Penso que a sociedade não aceitou a redução do gasto público promovida pelo ministro Paulo Guedes. A aprovação da emenda constitucional da transição, com amplo apoio do Congresso Nacional e da sociedade organizada, sugere que minha leitura está correta.
Andamos e voltamos para onde estávamos em 2014: em 2023 o déficit público estrutural do governo central foi de 1,6% do PIB, ante 1,8% de 2014. A dívida pública cresceu: 76% do PIB agora ante 56% em 2014.
Uma inspeção visual da série da IFI de primário estrutural é claríssima: o ajuste fiscal estrutural precede ciclos de crescimento. O motivo é muito simples: uma sociedade com um déficit fiscal estrutural é uma sociedade que vive um conflito distributivo aberto. Não há consenso na sociedade, o que dificulta muito o cálculo empresarial e eleva o prêmio de risco.
A bola está com o presidente Lula. Ele tem liderança para conduzir o processo de construção de uma situação fiscal superavitária que estabilize a dívida pública.
Há um conjunto de medidas. Desde rever os indexadores do salário mínimo e do gasto mínimo constitucional em educação e saúde até uma maior tributação dos regimes tributários especiais, Simples e lucro presumido, além de continuar com a agenda de rever as desonerações.

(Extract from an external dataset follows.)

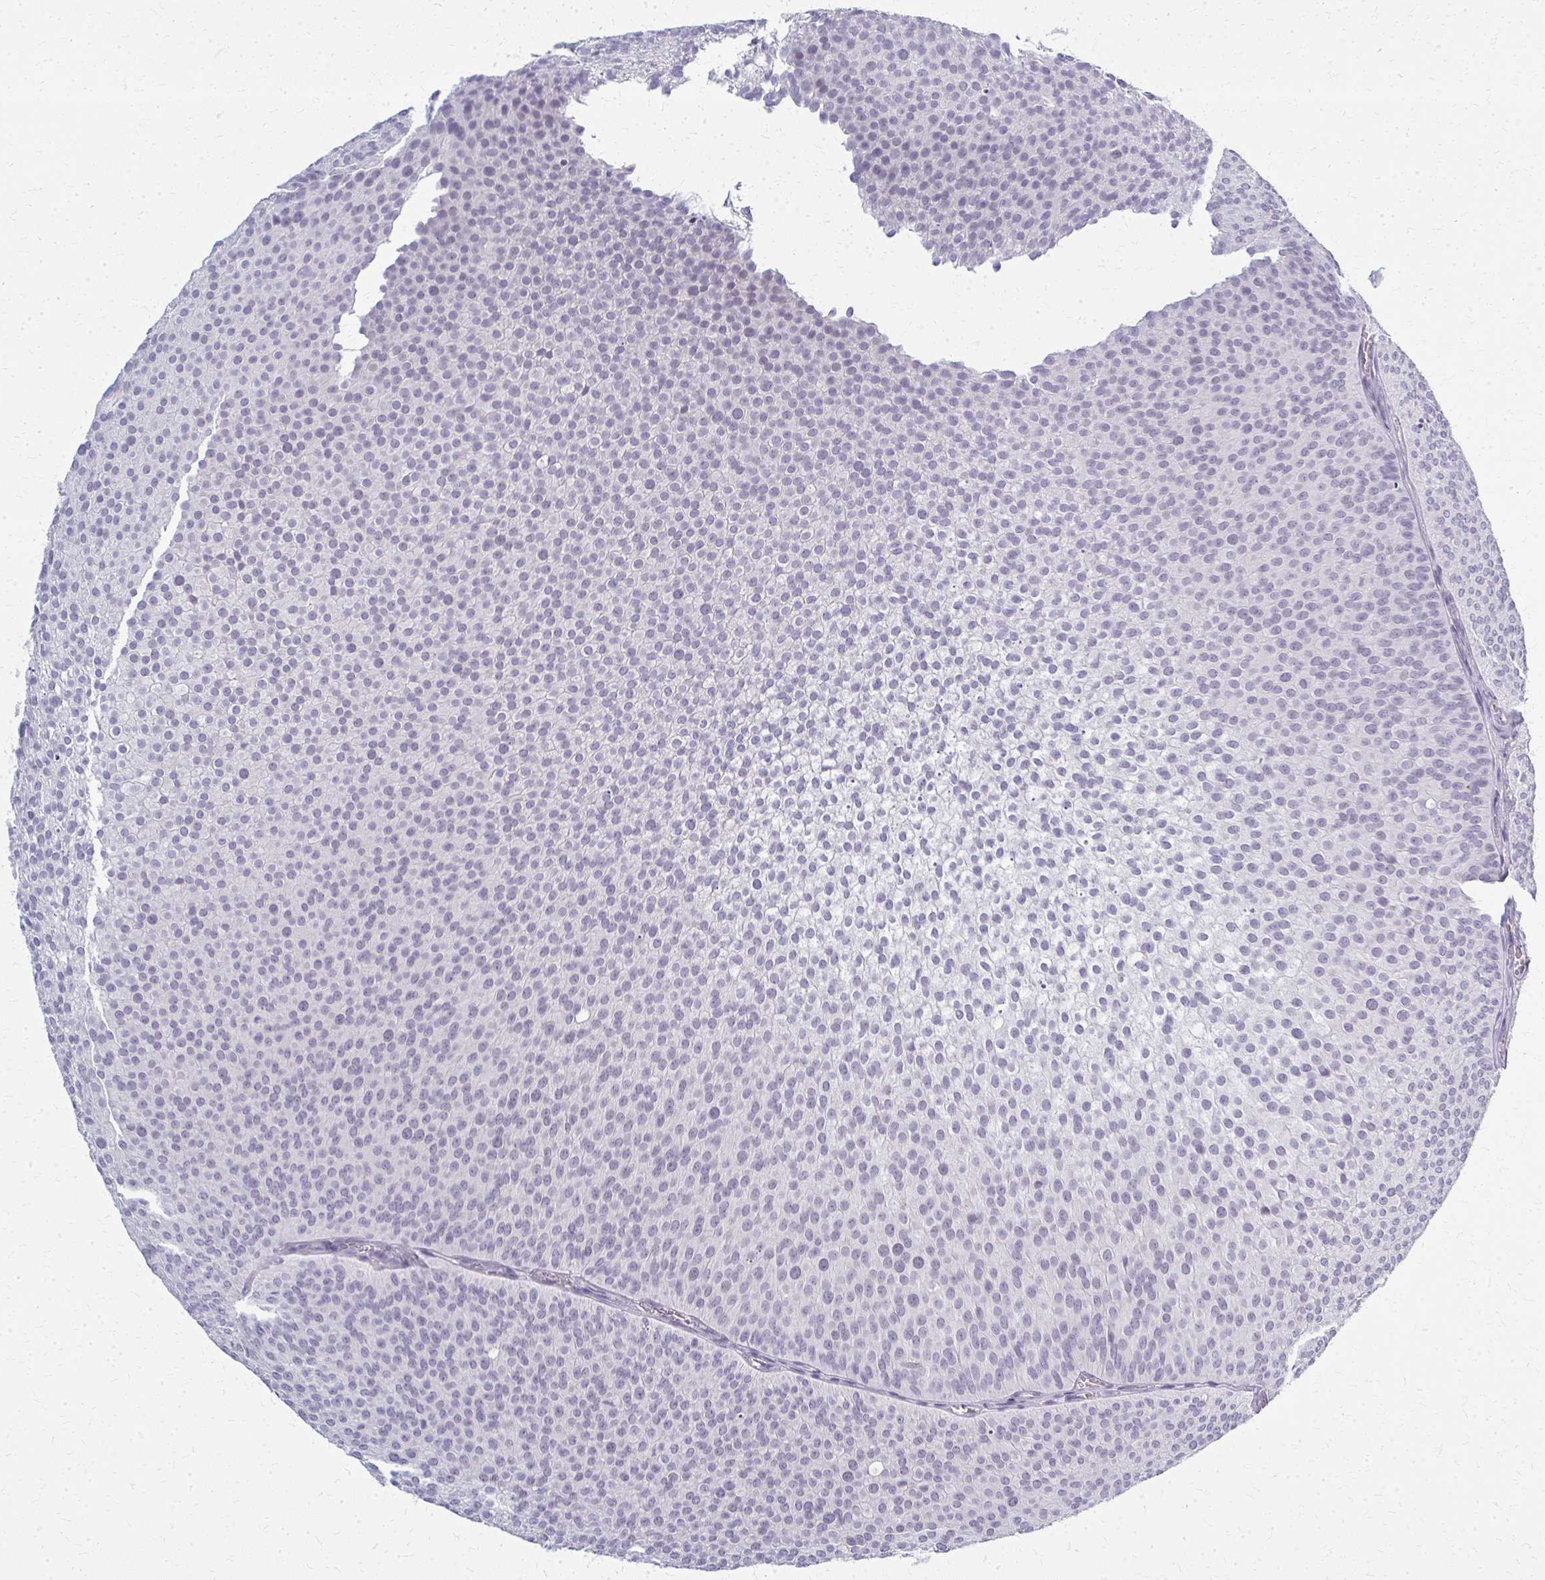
{"staining": {"intensity": "negative", "quantity": "none", "location": "none"}, "tissue": "urothelial cancer", "cell_type": "Tumor cells", "image_type": "cancer", "snomed": [{"axis": "morphology", "description": "Urothelial carcinoma, Low grade"}, {"axis": "topography", "description": "Urinary bladder"}], "caption": "DAB immunohistochemical staining of urothelial carcinoma (low-grade) exhibits no significant staining in tumor cells.", "gene": "CASQ2", "patient": {"sex": "male", "age": 91}}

Por exemplo, o artigo sexto da MP 1247, que reduz inúmeras desonerações, que o Congresso devolveu ao presidente há três semanas, no mérito está correto. Com alguma regra de transição, pode ser retomado pela Fazenda na forma de um PL.
Há inúmeros outros caminhos, como pente fino no gasto público, aumentar imposto sobre a herança, instituir o imposto sobre grandes fortunas, etc. A solvência do Estado brasileiro é o mais importante.
Lula imaginava que conseguiria voar em céu de brigadeiro até 2026. A arrumação fiscal ficaria para o quarto mandato. A revisão do cenário inflacionário americano antecipou o ajuste. Terá que liderar a sociedade na negociação do conflito distributivo e, a partir dessa negociação, encontrar o caminho do crescimento sustentável.